A questo punto sembra che Platone ci consegni un procedimento superiore a quello logico-matematico (sillogistico), esposto alla critica degli scettici, ossia il procedimento della dimostrazione per assurdo in cui sembra consistere quella che egli chiama “dialettica”.
Disgraziatamente questo procedimento non sembra affatto sicuro, perché è a sua volta esposto a un rischio: quello dell’antinomia. Non possiamo infatti mai escludere che una tesi dimostrata per assurdo (confutando la sua negazione) non abbia a sua volta conseguenze contraddittorie, esattamente, appunto, come la sua negazione.
Il problema si può riassumere nella maniera seguente. Se cerco di dimostrare qualcosa (A) per assurdo (riconoscendovi, così, un principio), dimostrando che la sua negazione (-A) ha conseguenze contraddittorie e, perciò, sicuramente false (f), non posso mai essere certo che, prima o poi, qualche implicazione del principio così (creduto) dimostrato non generi a sua volta contraddizione. Il mio preteso “principio” resta una semplice “ipotesi”, capace magari per ora di salvare i fenomeni, ma valida solo fino a prova contraria.
Questo “crampo mentale” (come lo chiamerà il filosofo Wittgenstein, nel Novecento) è un’antinomia.
La sola possibilità che si possa incorrere in antinomie, in altre parole, getta un’ombra inquietante sul procedimento per assurdo.
In effetti, se ci riflettiamo, basta un solo caso di antinomia, per gettare un’ombra sulla dimostrazione per assurdo, in generale. Infatti, una volta dimostrato A per assurdo, anche se io non trovassi immediatamente che alcune conseguenze di A sono contraddittorie e, perciò, false, non potrei mai escludere di imbattermi, prima o poi, in questo genere di implicazioni, che falsificherebbero lo stesso A, generando un’antinomia:
Un classico esempio, risalente al mondo antico, è il paradosso di Epimenide il Cretese o del Mentitore (citato spesso dai filosofi stoici). Se dico “Io mento sempre” questa frase non può essere né vera, né falsa, violando, così, il principio di non contraddizione2.

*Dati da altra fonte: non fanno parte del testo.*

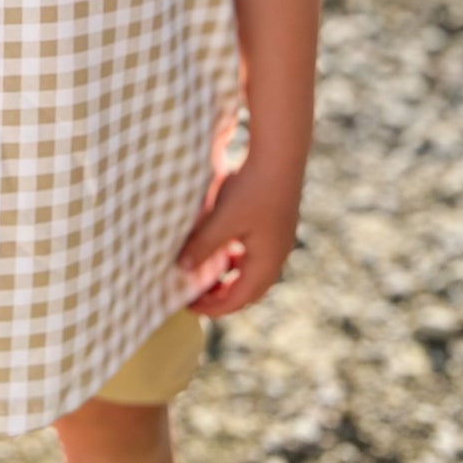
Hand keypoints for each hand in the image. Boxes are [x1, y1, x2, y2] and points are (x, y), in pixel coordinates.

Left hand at [174, 151, 303, 317]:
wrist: (280, 155)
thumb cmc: (251, 188)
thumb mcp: (222, 220)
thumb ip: (202, 246)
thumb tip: (182, 269)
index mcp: (266, 262)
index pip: (238, 300)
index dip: (212, 308)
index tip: (187, 305)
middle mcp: (277, 256)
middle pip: (249, 291)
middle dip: (222, 297)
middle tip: (195, 295)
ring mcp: (279, 241)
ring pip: (253, 272)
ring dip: (230, 278)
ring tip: (206, 275)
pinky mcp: (276, 226)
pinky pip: (255, 255)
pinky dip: (237, 260)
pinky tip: (222, 246)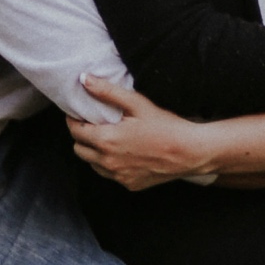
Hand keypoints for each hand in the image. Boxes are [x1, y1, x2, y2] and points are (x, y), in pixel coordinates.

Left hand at [67, 75, 221, 191]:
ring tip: (107, 138)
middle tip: (92, 125)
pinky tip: (123, 153)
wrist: (190, 152)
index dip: (73, 120)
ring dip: (94, 152)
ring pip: (93, 165)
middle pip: (79, 150)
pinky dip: (110, 164)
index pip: (75, 131)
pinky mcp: (130, 185)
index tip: (78, 113)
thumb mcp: (137, 103)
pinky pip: (110, 175)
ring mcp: (119, 176)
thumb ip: (107, 92)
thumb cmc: (166, 126)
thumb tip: (84, 79)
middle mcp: (108, 162)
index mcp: (106, 140)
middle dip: (81, 137)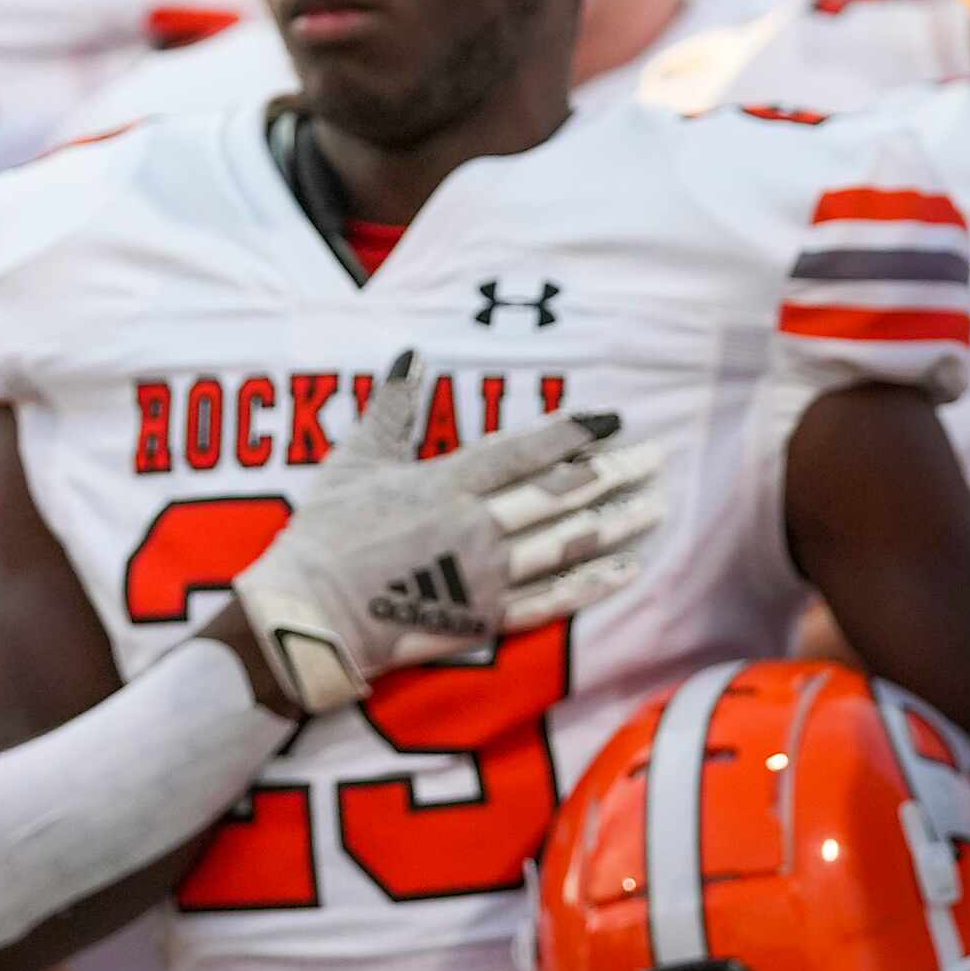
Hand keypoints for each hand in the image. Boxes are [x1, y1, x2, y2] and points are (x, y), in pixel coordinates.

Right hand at [232, 354, 661, 713]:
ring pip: (566, 542)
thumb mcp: (353, 460)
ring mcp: (485, 573)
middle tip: (658, 458)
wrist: (312, 613)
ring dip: (616, 523)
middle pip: (559, 494)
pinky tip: (626, 570)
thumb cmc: (324, 533)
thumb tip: (411, 353)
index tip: (612, 419)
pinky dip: (592, 583)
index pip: (524, 451)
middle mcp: (476, 525)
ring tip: (657, 507)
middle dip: (614, 474)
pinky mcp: (484, 616)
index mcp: (445, 483)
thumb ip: (391, 407)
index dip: (571, 433)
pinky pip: (552, 598)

Un altro esempio può essere offerto dalla seguente antinomia, che riprende un tema di Plotino (filosofo neoplatonico del III sec. d. C.). Mi chiedo se la causa di tutto ciò che è, a sua volta sia. Apparentemente dovrei rispondermi che sì, essa necessariamente è (qualcosa), altrimenti come potrebbe “essere” la causa di qualcos’altro? Dire che non è sarebbe, cioè, assurdo. Dunque essa deve essere. Ma c’è un problema. Se anche la causa di tutto ciò che è fosse, essa non sarebbe più la causa di tutto ciò che è (un tutto che include anche se stessa), ma solo la causa di tutto ciò che è tranne se stessa. Ma io cercavo la causa di tutto ciò che è. Non potendo essere inclusa nell’insieme di tutto ciò che è, essa non può (più) essere. Ma così torniamo al punto di partenza. Se non è, essa non potrebbe neppure essere causa di qualcosa. Dunque è, e così via (cadiamo in un circolo di confutazioni reciproche da cui non possiamo uscire).
Altri esempi sono i celebri dilemmi del coccodrillo e del barbiere.
Lo stesso Platone in diversi suoi dialoghi della vecchiaia (detti “dialettici”) ma soprattutto nel Parmenide sembra compiacersi di mostrare come qualsiasi cosa affermiamo di qualcosa (nel dialogo si parla dell'”uno”, ma la cosa potrebbe valere per qualsiasi altra idea) finiamo per cadere in paradossi e antinomie (cioè per dover affermare/concludere il contrario di quello che affermavamo inizialmente).
La domanda che sorge spontanea a questo punto è: “Perché Platone nella Repubblica suggerisce che la dialettica ci permetta di partire dalle semplici ipotesi per arrivare a principi non ipotetici, se poi nei suoi dialoghi dialettici mostra come la pratica della dialettica genera inevitabilmente antinomie?”. Sembra che la dialettica non porti a niente…. a meno che….
Qualche suggerimento potrebbe venire dal celebre mito della caverna (cfr. questo video, il testo del mito in U3, P2, T6-7, pp. 259-63 e la sintesi alle pp. 215-217).
Probabilmente Platone suggerisce l’esercizio dialettico per purificare la mente dei suoi discepoli dalle false credenze. Ma perché tale purificazione dovrebbe avere per effetto la conoscenza della verità e non la caduta nel più cupo scetticismo? La scommessa di Platone è che conoscere sia ricordare, dunque (quando si tratta di idee) riconoscere qualcosa che si era veduto (metaforicamente) prima di nascere. Cfr. U3, cap. 2, p. 199, Reminiscenza, verità ed eristica e U3, P2, T4, pp. 254-56).